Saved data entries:
-- Opening Marker --
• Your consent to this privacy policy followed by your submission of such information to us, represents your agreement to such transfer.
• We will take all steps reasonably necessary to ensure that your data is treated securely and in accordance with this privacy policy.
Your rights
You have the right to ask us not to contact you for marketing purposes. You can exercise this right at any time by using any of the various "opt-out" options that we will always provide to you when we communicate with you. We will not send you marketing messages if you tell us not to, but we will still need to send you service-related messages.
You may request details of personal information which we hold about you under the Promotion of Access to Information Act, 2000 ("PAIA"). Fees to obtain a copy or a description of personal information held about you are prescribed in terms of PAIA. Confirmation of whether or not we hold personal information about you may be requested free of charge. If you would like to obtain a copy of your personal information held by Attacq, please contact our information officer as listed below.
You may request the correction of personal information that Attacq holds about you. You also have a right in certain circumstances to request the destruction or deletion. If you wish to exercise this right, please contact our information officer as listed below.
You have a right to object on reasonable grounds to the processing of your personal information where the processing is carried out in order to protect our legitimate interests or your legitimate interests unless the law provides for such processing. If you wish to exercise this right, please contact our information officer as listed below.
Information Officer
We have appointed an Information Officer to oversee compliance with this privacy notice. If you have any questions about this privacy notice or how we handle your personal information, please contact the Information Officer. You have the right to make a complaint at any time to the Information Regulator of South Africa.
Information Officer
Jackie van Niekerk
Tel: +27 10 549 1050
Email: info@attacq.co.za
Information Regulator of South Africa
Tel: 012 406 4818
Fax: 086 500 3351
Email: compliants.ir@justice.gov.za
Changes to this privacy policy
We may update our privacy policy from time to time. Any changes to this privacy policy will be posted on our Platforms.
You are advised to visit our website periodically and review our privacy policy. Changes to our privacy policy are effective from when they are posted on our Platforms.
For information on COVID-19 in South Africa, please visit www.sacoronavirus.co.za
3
-- Closing Marker --
-- Opening Marker --
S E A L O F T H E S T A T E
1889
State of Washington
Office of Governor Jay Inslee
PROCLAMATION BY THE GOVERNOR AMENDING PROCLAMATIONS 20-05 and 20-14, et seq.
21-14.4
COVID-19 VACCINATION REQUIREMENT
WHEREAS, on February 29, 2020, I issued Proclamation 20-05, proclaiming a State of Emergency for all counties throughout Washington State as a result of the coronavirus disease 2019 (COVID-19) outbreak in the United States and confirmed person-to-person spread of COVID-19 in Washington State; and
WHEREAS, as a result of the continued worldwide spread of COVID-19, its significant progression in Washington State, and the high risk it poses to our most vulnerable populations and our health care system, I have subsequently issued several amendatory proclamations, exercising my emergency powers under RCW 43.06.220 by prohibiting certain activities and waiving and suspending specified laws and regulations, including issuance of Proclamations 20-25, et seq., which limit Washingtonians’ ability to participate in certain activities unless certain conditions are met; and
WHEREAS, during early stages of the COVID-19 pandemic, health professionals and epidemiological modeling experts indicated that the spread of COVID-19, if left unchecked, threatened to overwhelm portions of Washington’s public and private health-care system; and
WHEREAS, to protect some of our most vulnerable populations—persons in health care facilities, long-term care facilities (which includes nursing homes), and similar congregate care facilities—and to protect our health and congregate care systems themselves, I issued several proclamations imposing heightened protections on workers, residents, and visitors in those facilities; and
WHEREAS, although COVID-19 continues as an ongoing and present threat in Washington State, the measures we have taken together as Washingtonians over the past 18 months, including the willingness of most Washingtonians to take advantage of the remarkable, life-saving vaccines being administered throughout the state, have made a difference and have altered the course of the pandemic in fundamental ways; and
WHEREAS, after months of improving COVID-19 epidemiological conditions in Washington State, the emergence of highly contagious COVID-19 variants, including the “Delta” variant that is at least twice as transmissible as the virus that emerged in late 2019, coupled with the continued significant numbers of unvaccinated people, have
-- Closing Marker --
● Work instructions
Retype only the lines above between the line with "Email: info@attacq.co.za" and the line with "You are advised", counting those two lines as well, and keep every character as it is.

● Reply to the task
Email: info@attacq.co.za
Information Regulator of South Africa
Tel: 012 406 4818
Fax: 086 500 3351
Email: compliants.ir@justice.gov.za
Changes to this privacy policy
We may update our privacy policy from time to time. Any changes to this privacy policy will be posted on our Platforms.
You are advised to visit our website periodically and review our privacy policy. Changes to our privacy policy are effective from when they are posted on our Platforms.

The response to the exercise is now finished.